Multilevel-Langevin pathwise average for Gibbs approximation
Maxime Egéa, Fabien Panloup
TL;DR
The paper introduces a Multilevel-Langevin pathwise average method to approximate Gibbs distributions $\pi(dx) \propto e^{-U(x)}dx$ via overdamped Langevin diffusions. By combining occupation measures from Euler discretizations at geometrically decreasing steps, the authors achieve an $\varepsilon$-approximation with near $\varepsilon^{-2}$ complexity, up to logarithmic factors, and derive explicit $d$-dependent bounds in strongly convex settings. Two main regimes are analyzed: (i) $a=1$, $\delta=1/2$, yielding $\varepsilon^{-2}$-type complexity with $\log$ factors, and (ii) $a=2$, $\delta=1$, achieving $\varepsilon^{-2}$-complexity without the extra logs under stronger smoothness. Theoretical results are complemented by numerical experiments on Ornstein–Uhlenbeck and logistic-type perturbations, comparisons with ULA/MALA, and investigations into nonconvex robustness. Overall, the work provides a practically appealing, dimension-aware multilevel MCMC framework for Gibbs sampling with provable complexity guarantees and explicit parameter guidance.
Abstract
We propose and study a new multilevel method for the numerical approximation of a Gibbs distribution $π$ on $\mathbb{R}^d$, based on (overdamped) Langevin diffusions.

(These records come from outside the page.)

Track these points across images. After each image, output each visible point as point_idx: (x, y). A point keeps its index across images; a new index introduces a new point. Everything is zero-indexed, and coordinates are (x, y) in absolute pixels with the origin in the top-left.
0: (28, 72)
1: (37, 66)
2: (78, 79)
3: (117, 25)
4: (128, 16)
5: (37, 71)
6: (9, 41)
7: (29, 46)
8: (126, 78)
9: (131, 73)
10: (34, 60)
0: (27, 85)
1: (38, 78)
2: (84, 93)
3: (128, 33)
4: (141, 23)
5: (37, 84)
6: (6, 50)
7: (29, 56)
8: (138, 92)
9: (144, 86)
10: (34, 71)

This method inspired by \cite{mainPPlangevin} and \cite{giles_szpruch_invariant} relies on a multilevel occupation measure, $i.e.$ on an appropriate combination of $R$ occupation measures of (constant-step) Euler schemes with respective steps $γ_r = γ_0 2^{-r}$, $r=0,\ldots,R$. We first state a quantitative result under general assumptions which guarantees an \textit{$\varepsilon$-approximation} (in a $L^2$-sense) with a cost of the order $\varepsilon^{-2}$ or $\varepsilon^{-2}|\log \varepsilon|^3$ under less contractive assumptions. We then apply it to overdamped Langevin diffusions with strongly convex potential $U:\mathbb{R}^d\rightarrow\mathbb{R}$ and obtain an \textit{$\varepsilon$-complexity} of the order ${\cal O}(d\varepsilon^{-2}\log^3(d\varepsilon^{-2}))$ or ${\cal O}(d\varepsilon^{-2})$ under additional assumptions on $U$. More precisely, up to universal constants, an appropriate choice of the parameters leads to a cost controlled by ${(\barλ_U\vee 1)^2}{\underlineλ_U^{-3}} d\varepsilon^{-2}$ (where $\barλ_U$ and $\underlineλ_U$ respectively denote the supremum and the infimum of the largest and lowest eigenvalue of $D^2U$). We finally complete these theoretical results with some numerical illustrations including comparisons to other algorithms in Bayesian learning and opening to non strongly convex setting.